Очень точно, по-моему: «Фландрия в беде, Во Фландрии Смерть на коне» или что-то в этом роде.
Ваш покорный слуга личного участия в «бытовых» безобразиях не принимал. Хотите верьте, хотите не верьте. И даже солдат своих по мере сил удерживал, что было невероятно сложно. Но старался, чем сыскал себе известность «самого гуманного ландскнехта», «этого ненормального», «жополиза» (вот непонятно, кому это я лизал жопу, не крестьянам же?), «арбитра дисциплины».

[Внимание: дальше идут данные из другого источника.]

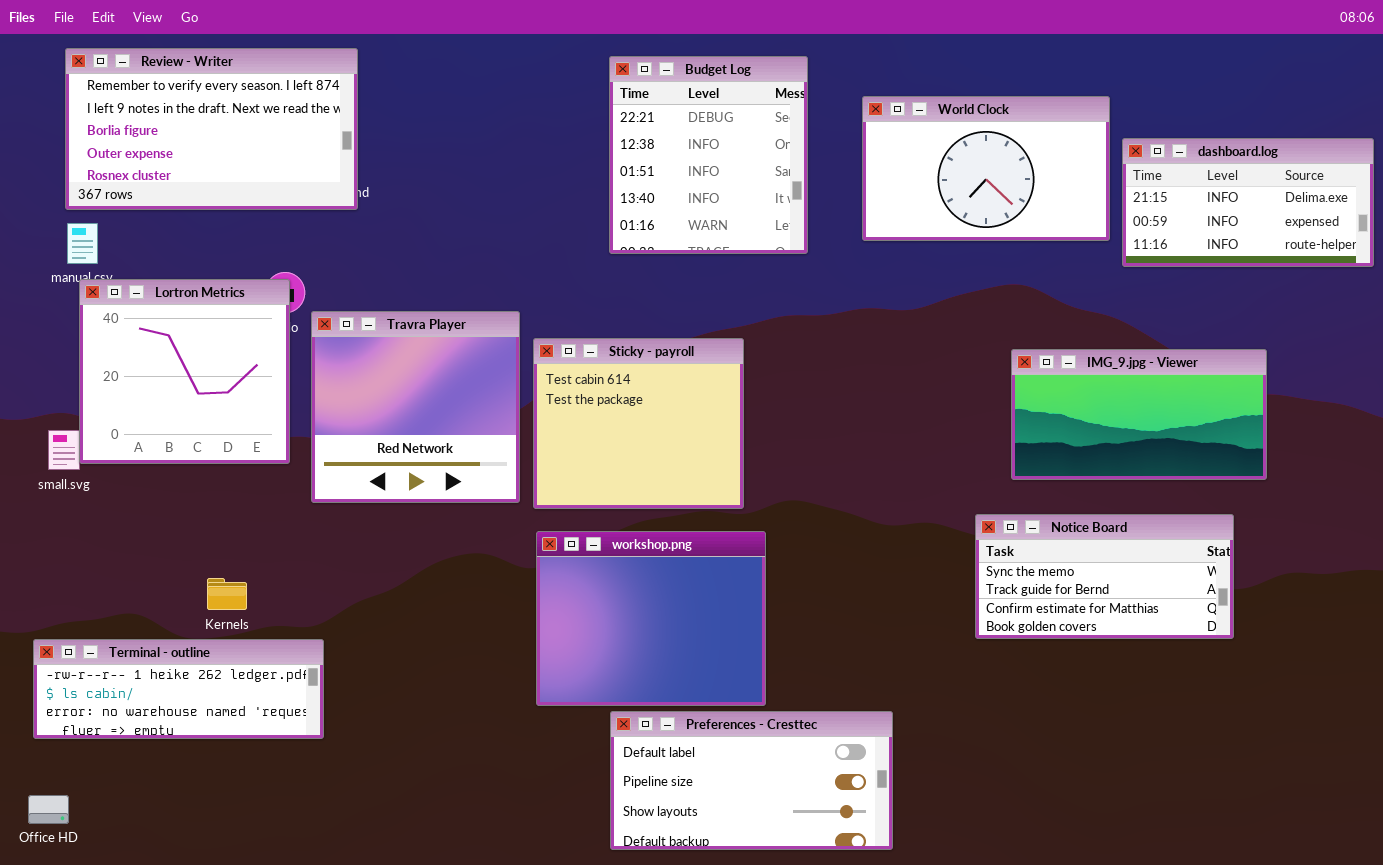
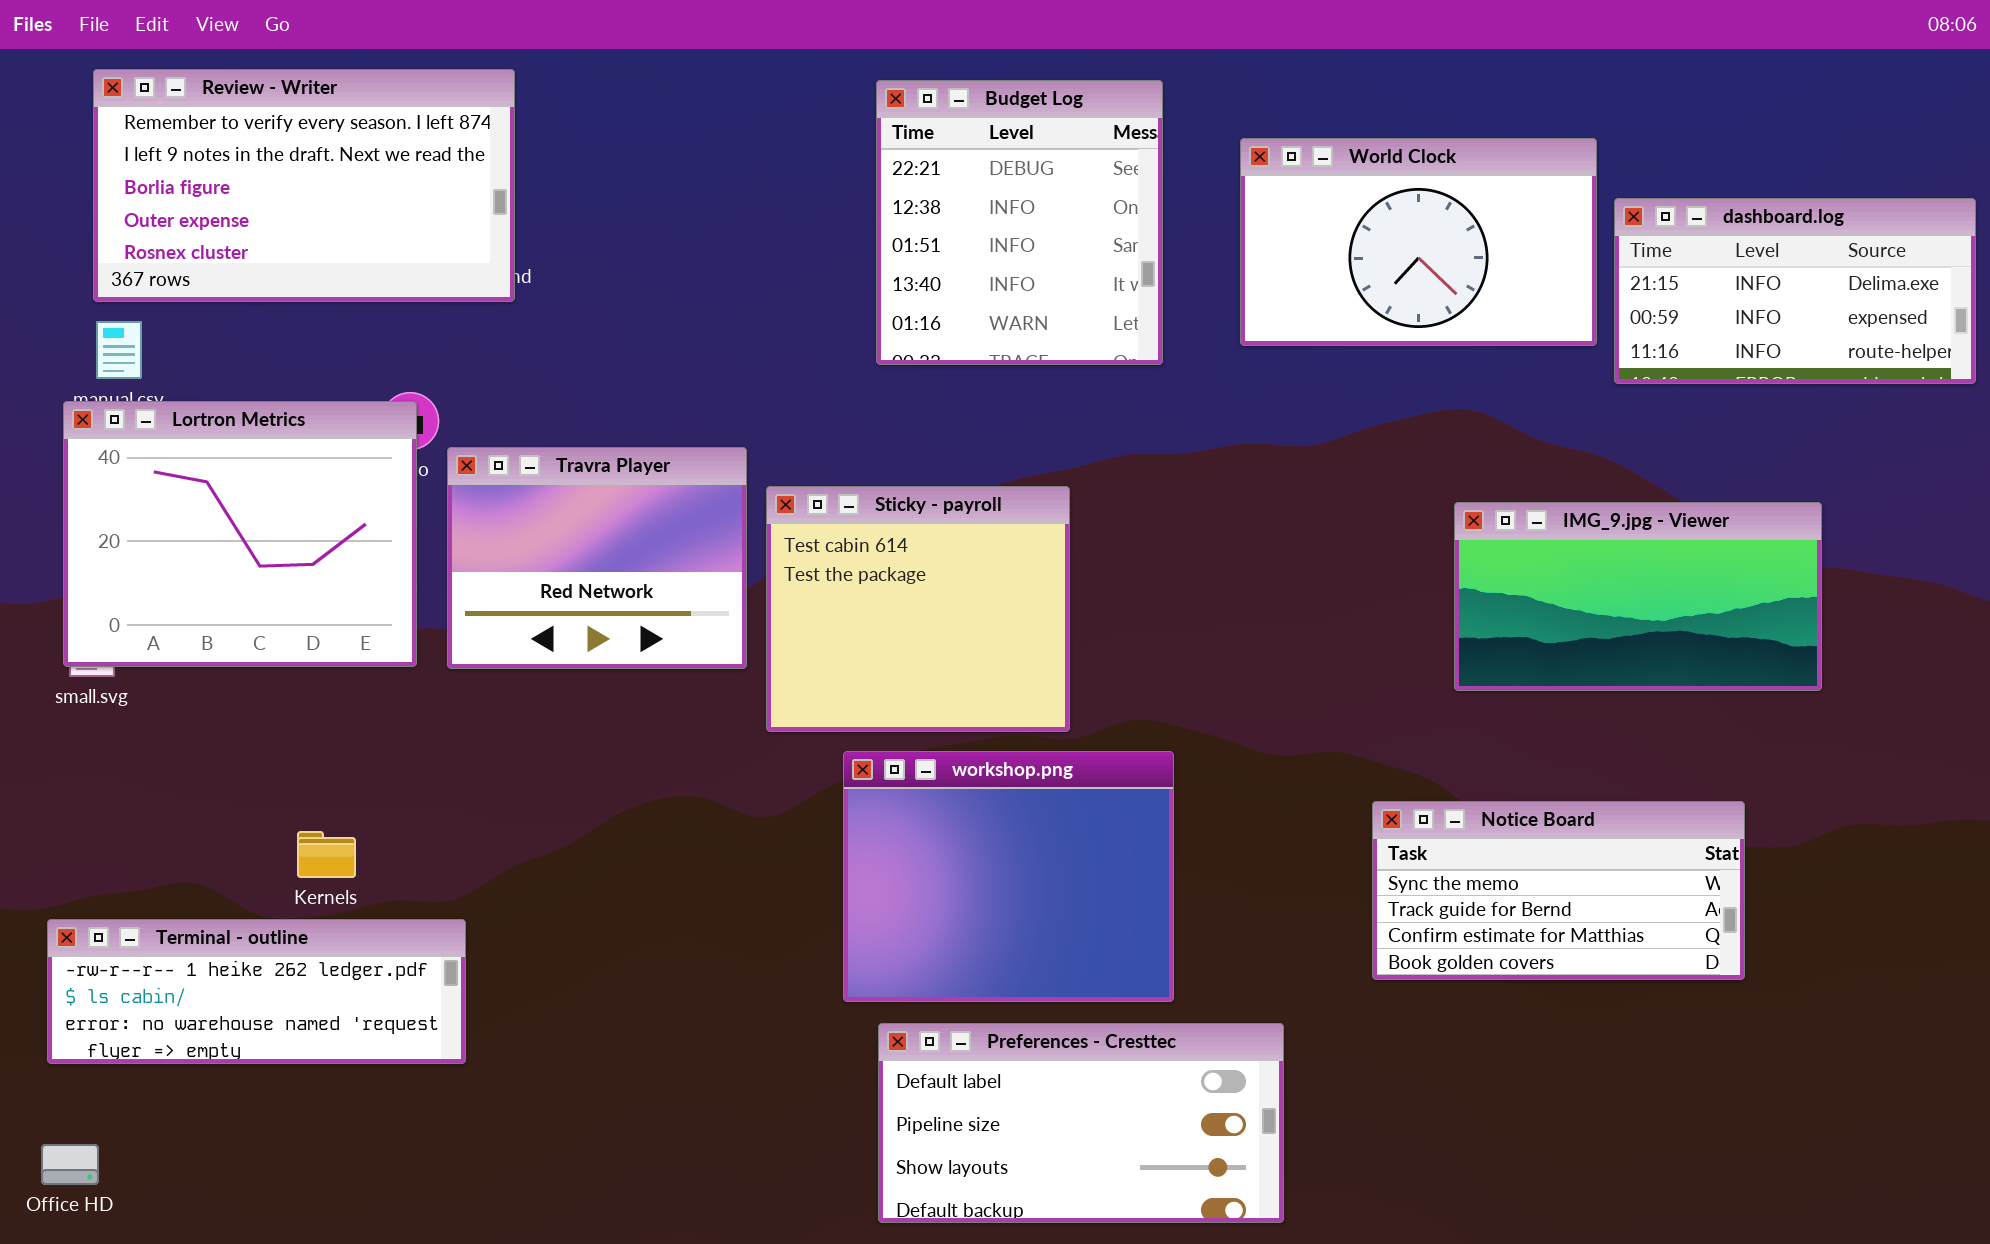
Lortron Metrics: [79,279,290,464] -> [63,401,417,667], resized
Travra Player: [311,311,520,503] -> [447,447,747,669], resized
Notice Board: [975,514,1234,639] -> [1372,801,1745,980], moved
workshop.png: [536,531,766,706] -> [843,751,1174,1002], moved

Вот что погано: я настолько очерствел, что никаких, понимаете, никаких эмоций не поднималось во мне горькой, полынной волной при вести об очередной сожженной деревне или при виде растерзанного тела обывателя.
Шевелилось что-то в глубине души, но колодец моих чувств иссяк настолько, что эхо этого бултыхания почти не достигало поверхности. Я невольно задумывался, а не пересох ли колодец? Может, там, на дне, вместо прозрачной воды осталась только мутная илистая жижа?
Я не закатывал истерик, не плакал, не заламывал рук, как в самом начале моего пути. Конечно, если у меня на глазах солдат пытался изнасиловать девочку, я это тут же пресекал.
Я апеллировал к воинской чести и дисциплине, рассчитывая, что мой блеф сработает. А потом пришлось признаться, что это вовсе и не блеф… Что страдания невинного ребенка меня трогают куда меньше, чем то, что солдат посмеет ослушаться приказа старшего по званию.
Нерадостное открытие. Но мне уже было наплевать, никаких лишних гражданских мыслей моя откровенность перед самим собой не породила. Одно обнадеживало. Я не перестал копаться внутри себя. А значит, когда-нибудь, может быть, война покинет мою душу.